Ratzel owes the emphasis of geographical studies on man. However, the Ratzelian theory saw the human being from a biological (non-social) point of view and that, therefore, it could not be seen outside of the cause-and-effect relationships that determine the conditions of life in the environment. environment.
This conception was called geographic determinism, in which man would be a product of the environment, that is, natural conditions determine life in society. Man would be a slave to his own space.
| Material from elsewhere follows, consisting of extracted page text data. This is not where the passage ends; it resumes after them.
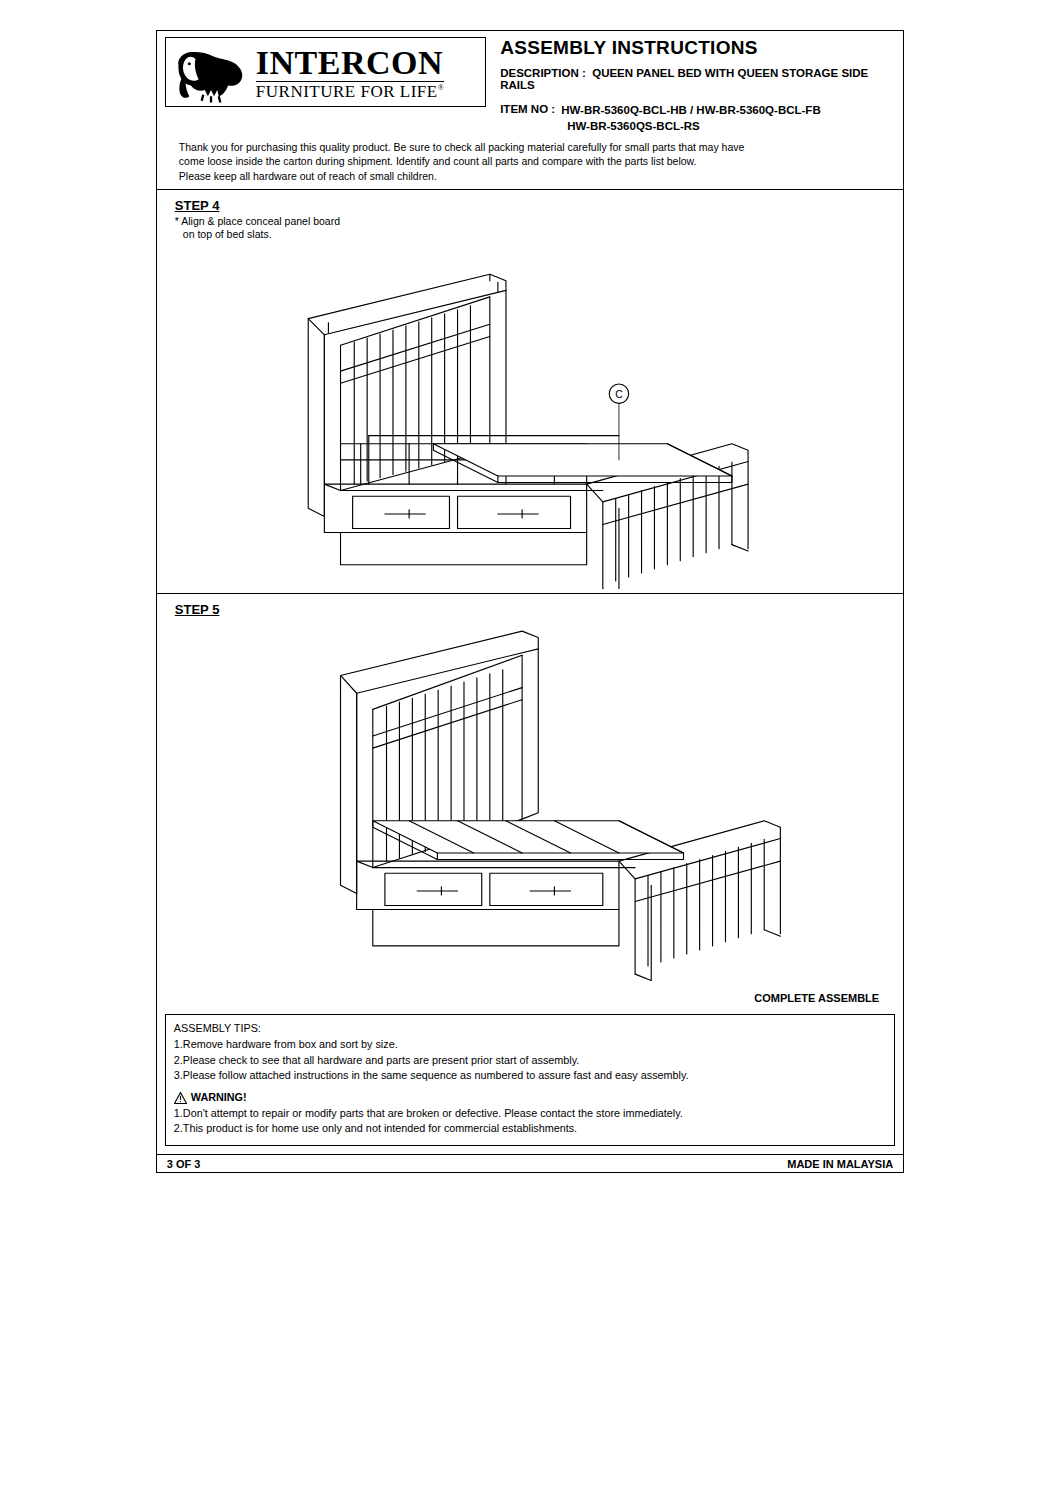INTERCON
FURNITURE FOR LIFE®
ASSEMBLY INSTRUCTIONS
DESCRIPTION : QUEEN PANEL BED WITH QUEEN STORAGE SIDE RAILS
ITEM NO : HW-BR-5360Q-BCL-HB / HW-BR-5360Q-BCL-FB HW-BR-5360QS-BCL-RS
Thank you for purchasing this quality product. Be sure to check all packing material carefully for small parts that may have
come loose inside the carton during shipment. Identify and count all parts and compare with the parts list below.
Please keep all hardware out of reach of small children.
STEP 4
* Align & place conceal panel board on top of bed slats.
C
STEP 5
COMPLETE ASSEMBLE
ASSEMBLY TIPS:
1.Remove hardware from box and sort by size.
2.Please check to see that all hardware and parts are present prior start of assembly.
3.Please follow attached instructions in the same sequence as numbered to assure fast and easy assembly.
WARNING!
1.Don't attempt to repair or modify parts that are broken or defective. Please contact the store immediately.
2.This product is for home use only and not intended for commercial establishments.
3 OF 3 MADE IN MALAYSIA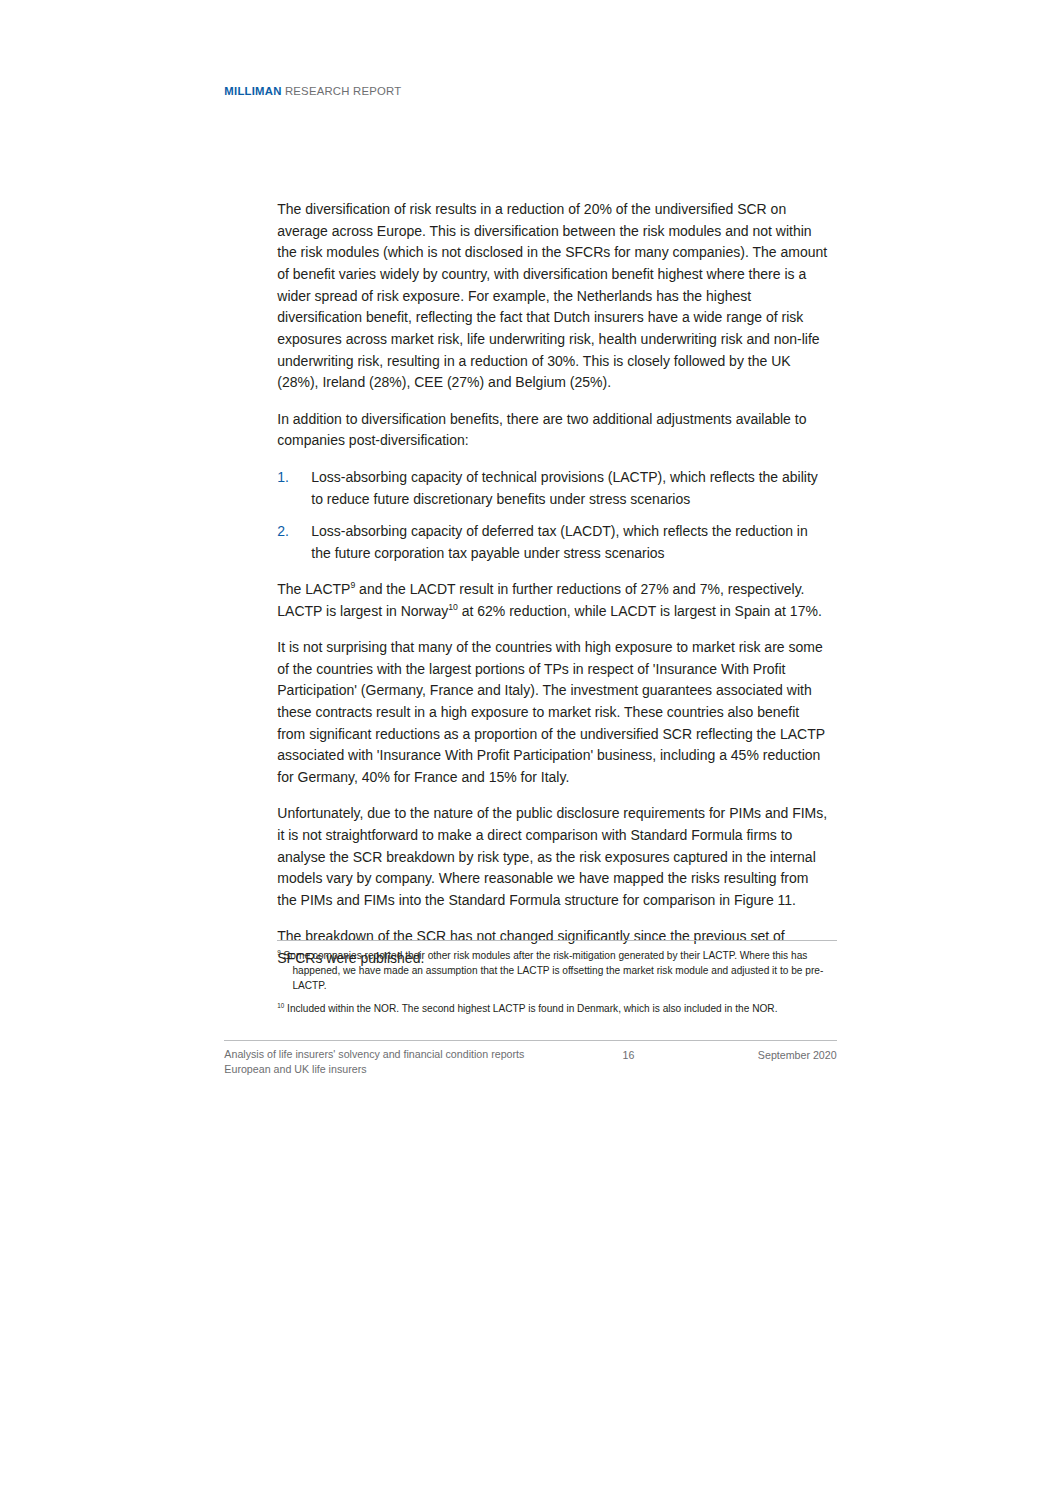MILLIMAN RESEARCH REPORT
The diversification of risk results in a reduction of 20% of the undiversified SCR on average across Europe. This is diversification between the risk modules and not within the risk modules (which is not disclosed in the SFCRs for many companies). The amount of benefit varies widely by country, with diversification benefit highest where there is a wider spread of risk exposure. For example, the Netherlands has the highest diversification benefit, reflecting the fact that Dutch insurers have a wide range of risk exposures across market risk, life underwriting risk, health underwriting risk and non-life underwriting risk, resulting in a reduction of 30%. This is closely followed by the UK (28%), Ireland (28%), CEE (27%) and Belgium (25%).
In addition to diversification benefits, there are two additional adjustments available to companies post-diversification:
Loss-absorbing capacity of technical provisions (LACTP), which reflects the ability to reduce future discretionary benefits under stress scenarios
Loss-absorbing capacity of deferred tax (LACDT), which reflects the reduction in the future corporation tax payable under stress scenarios
The LACTP9 and the LACDT result in further reductions of 27% and 7%, respectively. LACTP is largest in Norway10 at 62% reduction, while LACDT is largest in Spain at 17%.
It is not surprising that many of the countries with high exposure to market risk are some of the countries with the largest portions of TPs in respect of 'Insurance With Profit Participation' (Germany, France and Italy). The investment guarantees associated with these contracts result in a high exposure to market risk. These countries also benefit from significant reductions as a proportion of the undiversified SCR reflecting the LACTP associated with 'Insurance With Profit Participation' business, including a 45% reduction for Germany, 40% for France and 15% for Italy.
Unfortunately, due to the nature of the public disclosure requirements for PIMs and FIMs, it is not straightforward to make a direct comparison with Standard Formula firms to analyse the SCR breakdown by risk type, as the risk exposures captured in the internal models vary by company. Where reasonable we have mapped the risks resulting from the PIMs and FIMs into the Standard Formula structure for comparison in Figure 11.
The breakdown of the SCR has not changed significantly since the previous set of SFCRs were published.
9 Some companies reported their other risk modules after the risk-mitigation generated by their LACTP. Where this has happened, we have made an assumption that the LACTP is offsetting the market risk module and adjusted it to be pre-LACTP.
10 Included within the NOR. The second highest LACTP is found in Denmark, which is also included in the NOR.
| Analysis of life insurers' solvency and financial condition reports European and UK life insurers | 16 | September 2020 |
This thinker was greatly influenced by the work of Charles Darwin, who defended the postulate that evolution would be based on fight between the different species, so that those that had the characteristics of better adaptation to the environment would survive. Ratzel, in a way, applied these ideas to the species and its life in society. The fittest human beings, races and ethnicities would conquer and dominate the peoples considered inferior.
Such ideals based and theoretically justified the domination of the European peoples, who set themselves up as a civilization more evolved and developed, with the mission of dominating inferior peoples and imposing on them their culture and their way of life. His ideas also influenced what later came to be called Nazism.
Ratzel was also a profound student of the concept and behavior of the modern state. For him, the State would be the society organized to build, defend or expand its territory. He also considered this to be a form of organization that would come naturally to any advanced society. The State, for Ratzel, was a living organism.
Based on this conception, he developed the concept of living space, which would be the spatial and natural conditions for the maintenance or consolidation of the State's power over its territory. These would be the natural conditions available for the strengthening of a given society or people. Those populations that had better living space would be better able to develop and conquer other territories.
This notion was fundamental given the historical context of Germany, which had just gone through its process of reunification and needed a basis to justify and assert itself as a State, with the capacity for growth, expansion and domination.
Despite considering himself the "father of Geopolitics", Ratzel never used this expression, which was created by one of his disciples, the Swedish thinker Rudolf Kjellen. It can be said, however, that his ideas were constitutive of a true Geography of Power.